You can use local JSON file:
autointent data.train_path="path/to/my.json"
Or dataset from Hugging Face hub:
autointent data.train_path="AutoIntent/banking77"
Search Space#
You can provide custom search space, saved as YAML file (as explained in 01_search_space):
autointent data.train_path="AutoIntent/banking77" task.search_space_path="path/to/my/search/space.yaml"
Logging Level#
AutoIntent provides comprehensive logs. You can enable it by changing default logging level:
autointent data.train_path="AutoIntent/banking77" hydra.job_logging.root.level=INFO
All Options#
data:
# Path to a json file with training data. Set to "default" to use AutoIntent/clinc150_subset from HF hub.
train_path: ???
# Path to a json file with test records. Skip this option if you want to use a random subset of the
# training sample as test data.
test_path: null
# Set to true if your data is multiclass but you want to train the multilabel classifier.
force_multilabel: false
task:
# Path to a yaml configuration file that defines the optimization search space.
# Omit this to use the default configuration.
search_space_path: null
logs:
# Name of the run prepended to optimization assets dirname (generated randomly if omitted)
run_name: "awful_hippo_10-30-2024_19-42-12"
# Location where to save optimization logs that will be saved as `<logs_dir>/<run_name>_<cur_datetime>/logs.json`.
# Omit to use current working directory. <-- on Windows it is not correct
dirpath: "/home/user/AutoIntent/awful_hippo_10-30-2024_19-42-12"
dump_dir: "/home/user/AutoIntent/runs/awful_hippo_10-30-2024_19-42-12/modules_dumps"
vector_index:
# Location where to save faiss database file. Omit to use your system's default cache directory.
db_dir: null
# Specify device in torch notation
device: cpu
augmentation:
# Number of shots per intent to sample from regular expressions. This option extends sample utterance
# within multiclass intent records.
regex_sampling: 0
# Config string like "[20, 40, 20, 10]" means 20 one-label examples, 40 two-label examples, 20 three-label examples,
# 10 four-label examples. This option extends multilabel utterance records.
multilabel_generation_config: null
embedder:
# batch size for embedding computation.
batch_size: 1
# sentence length limit for embedding computation
max_length: null
#Affects the randomness
seed: 0
# String from {DEBUG,INFO,WARNING,ERROR,CRITICAL}. Omit to use ERROR by default.

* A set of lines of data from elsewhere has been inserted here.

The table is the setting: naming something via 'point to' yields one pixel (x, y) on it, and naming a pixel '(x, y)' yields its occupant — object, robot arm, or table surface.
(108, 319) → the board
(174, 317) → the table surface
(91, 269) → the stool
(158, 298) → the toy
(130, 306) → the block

hydra.job_logging.root.level: "ERROR"
Run from Config File#
Create a yaml file in a separate folder with the following structure my_config.yaml:
defaults:
- optimization_config
- _self_
- override hydra/job_logging: custom
# put the configuration options you want to override here. The full structure is presented above.

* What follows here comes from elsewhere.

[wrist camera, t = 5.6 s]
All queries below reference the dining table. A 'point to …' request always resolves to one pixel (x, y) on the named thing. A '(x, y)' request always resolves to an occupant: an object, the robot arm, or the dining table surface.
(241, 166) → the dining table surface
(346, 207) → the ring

# Here is just an example with the same options as for the command line variant above.
embedder:
embedder_batch_size: 32
Launch AutoIntent:
autointent --config-path=/path/to/config/directory --config-name=my_config
Important:
specify the full path in the config-path option.
do not use tab in the yaml file.
it is desirable that the file name differs from optimization_config.yaml to avoid warnings from hydra
You can use a combination of Option 1 and 2. Command line options have the highest priority.
Example configs are stored in our GitHub repository in example_configs.